British Naval squadron during WWI

The Harwich Force originally called Harwich Striking Force was a squadron of the Royal Navy, formed during the First World War and based in Harwich. It played a significant role in the war.

==History==
After the outbreak of the First World War, it was important for the Royal Navy was to secure the approaches to the English Channel, to prevent elements of the Imperial German Navy (Kaiserliche Marine) from breaking out into the Atlantic or from interfering with British maritime trade and troop convoys to the continent. Most of the big ships of the Grand Fleet had dispersed to the navy's anchorage at Scapa Flow or to other north-eastern ports to watch the northern route from the North Sea into the Atlantic. Patrol flotillas were organised along the south and east coasts of England, with commands established at several ports in the region. The Dover Patrol was based at Dover, consisting mostly of destroyers, while a number of pre-dreadnoughts and cruisers were based at Portland Harbour. A large number of destroyers, flotilla leaders and light cruisers were based at Harwich, under the command of Commodore Reginald Tyrwhitt.

==Composition==
The Harwich Force consisted of between four and eight light cruisers, several flotilla leaders and usually between 30 and 40 destroyers in flotillas, the number varying. Also stationed at Harwich was a submarine force under Commodore Roger Keyes. In early 1917, the Harwich Force consisted of eight light cruisers, two flotilla leaders and 45 destroyers. By the end of the year, there were nine light cruisers, four flotilla leaders and 24 destroyers. The combination of light, fast ships was intended for scouting, reconnaissance, engaging German light forces and frustrating German attempts at minelaying in the Channel.

DATA LISTING:
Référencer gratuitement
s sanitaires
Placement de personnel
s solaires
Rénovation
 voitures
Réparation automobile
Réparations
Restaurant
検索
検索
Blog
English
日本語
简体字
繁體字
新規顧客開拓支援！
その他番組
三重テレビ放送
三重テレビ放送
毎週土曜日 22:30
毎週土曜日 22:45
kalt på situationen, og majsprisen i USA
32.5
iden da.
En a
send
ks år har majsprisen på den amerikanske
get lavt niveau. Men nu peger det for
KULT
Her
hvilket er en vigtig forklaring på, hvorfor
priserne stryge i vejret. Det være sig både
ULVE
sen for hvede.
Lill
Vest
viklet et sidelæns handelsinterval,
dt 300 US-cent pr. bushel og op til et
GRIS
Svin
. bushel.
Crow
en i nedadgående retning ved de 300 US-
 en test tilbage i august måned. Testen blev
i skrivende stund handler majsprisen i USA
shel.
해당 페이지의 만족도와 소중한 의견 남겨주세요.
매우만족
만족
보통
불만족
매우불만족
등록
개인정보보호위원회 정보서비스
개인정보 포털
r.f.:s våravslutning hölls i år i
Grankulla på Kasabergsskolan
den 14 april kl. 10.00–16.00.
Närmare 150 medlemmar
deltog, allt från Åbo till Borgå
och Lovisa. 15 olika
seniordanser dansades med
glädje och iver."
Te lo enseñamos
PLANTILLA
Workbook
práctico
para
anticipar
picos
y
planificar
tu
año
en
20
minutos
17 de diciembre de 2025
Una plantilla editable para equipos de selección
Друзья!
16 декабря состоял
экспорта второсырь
==
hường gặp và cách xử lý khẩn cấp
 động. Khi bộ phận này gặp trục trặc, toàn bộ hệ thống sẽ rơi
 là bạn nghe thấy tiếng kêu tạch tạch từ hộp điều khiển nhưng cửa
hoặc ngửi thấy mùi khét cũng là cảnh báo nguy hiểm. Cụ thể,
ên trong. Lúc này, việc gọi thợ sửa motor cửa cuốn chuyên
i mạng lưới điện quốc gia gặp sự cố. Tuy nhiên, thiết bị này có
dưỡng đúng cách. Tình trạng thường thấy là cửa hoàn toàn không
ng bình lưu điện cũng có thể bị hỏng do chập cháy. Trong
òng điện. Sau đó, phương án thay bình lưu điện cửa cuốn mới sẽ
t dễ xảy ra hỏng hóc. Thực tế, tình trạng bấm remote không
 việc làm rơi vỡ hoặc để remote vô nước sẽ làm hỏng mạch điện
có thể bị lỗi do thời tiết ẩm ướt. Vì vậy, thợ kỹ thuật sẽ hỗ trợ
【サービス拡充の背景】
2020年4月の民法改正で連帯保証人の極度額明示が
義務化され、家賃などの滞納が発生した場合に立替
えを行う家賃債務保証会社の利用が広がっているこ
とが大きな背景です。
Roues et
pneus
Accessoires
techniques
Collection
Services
* * *
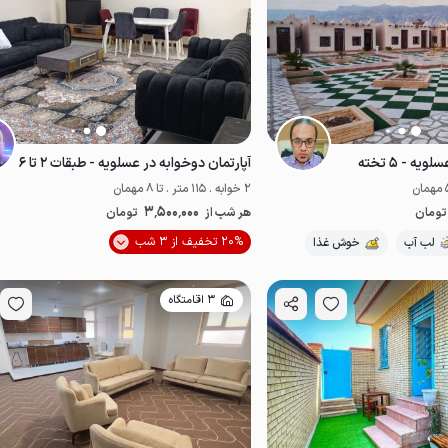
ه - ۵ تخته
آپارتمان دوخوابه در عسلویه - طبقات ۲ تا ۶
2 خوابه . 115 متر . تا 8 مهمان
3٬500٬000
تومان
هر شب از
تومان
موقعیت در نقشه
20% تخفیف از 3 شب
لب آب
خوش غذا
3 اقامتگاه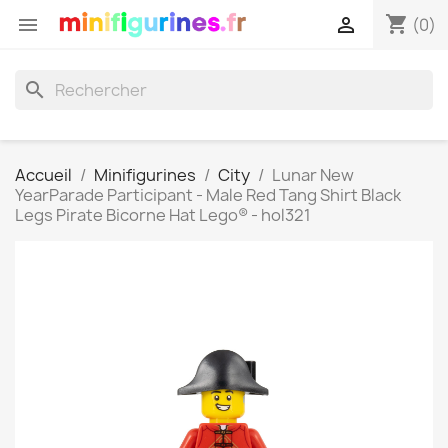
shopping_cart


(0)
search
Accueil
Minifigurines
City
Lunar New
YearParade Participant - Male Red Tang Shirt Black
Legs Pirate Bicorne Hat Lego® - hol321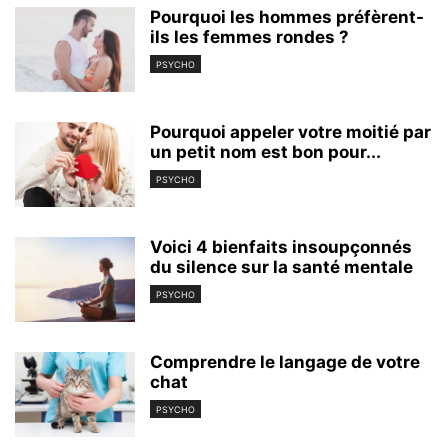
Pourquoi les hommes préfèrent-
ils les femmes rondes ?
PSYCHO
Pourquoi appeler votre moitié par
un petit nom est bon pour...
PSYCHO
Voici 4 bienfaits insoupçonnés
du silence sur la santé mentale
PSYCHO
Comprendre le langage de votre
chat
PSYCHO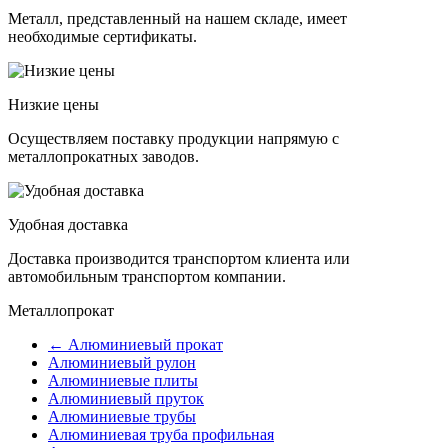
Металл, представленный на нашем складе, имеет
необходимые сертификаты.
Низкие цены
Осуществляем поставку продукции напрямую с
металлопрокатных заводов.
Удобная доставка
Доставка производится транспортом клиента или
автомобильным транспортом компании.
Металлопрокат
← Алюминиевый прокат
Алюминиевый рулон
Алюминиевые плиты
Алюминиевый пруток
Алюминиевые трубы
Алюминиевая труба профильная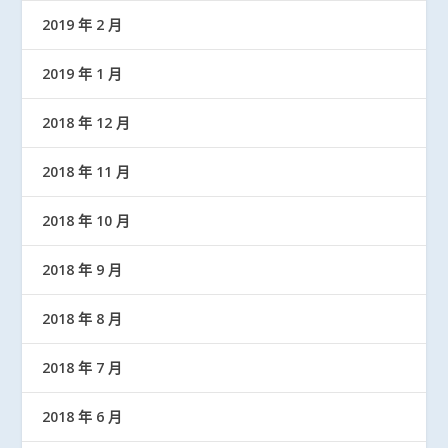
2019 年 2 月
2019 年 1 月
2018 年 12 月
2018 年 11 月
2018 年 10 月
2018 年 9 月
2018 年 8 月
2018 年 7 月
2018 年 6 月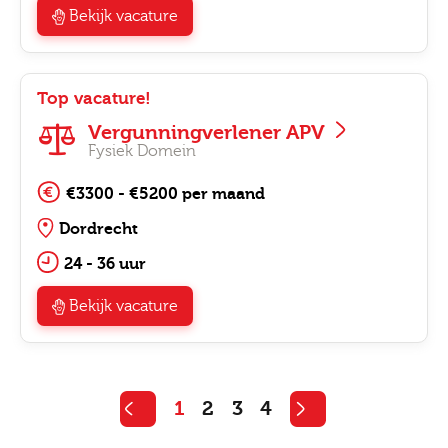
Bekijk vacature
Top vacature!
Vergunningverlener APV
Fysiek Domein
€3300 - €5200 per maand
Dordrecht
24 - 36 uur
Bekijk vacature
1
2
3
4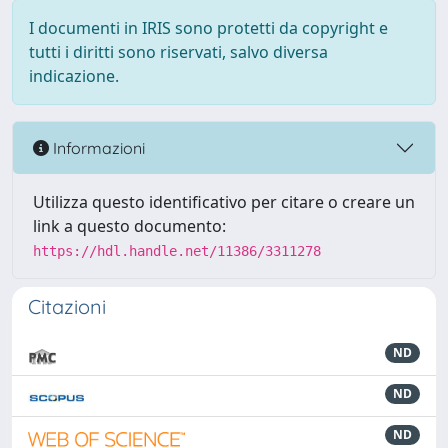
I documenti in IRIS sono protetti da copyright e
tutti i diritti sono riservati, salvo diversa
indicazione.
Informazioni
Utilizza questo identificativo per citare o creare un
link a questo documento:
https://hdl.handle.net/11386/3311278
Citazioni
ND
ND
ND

PROBLEMS AND TASKS:
- a) According to the Harwich Force passage, who commanded the submarine force that was also stationed at Harwich?
- b) Reproduce the Harwich Force passage word for word, from "The Harwich Force originally" up to and including "in the war.".
The listing is separate from the Harwich Force passage.

RESPONSES BY ITEM NUMBER:
- a) Commodore Roger Keyes

- b)
The Harwich Force originally called Harwich Striking Force was a squadron of the Royal Navy, formed during the First World War and based in Harwich. It played a significant role in the war.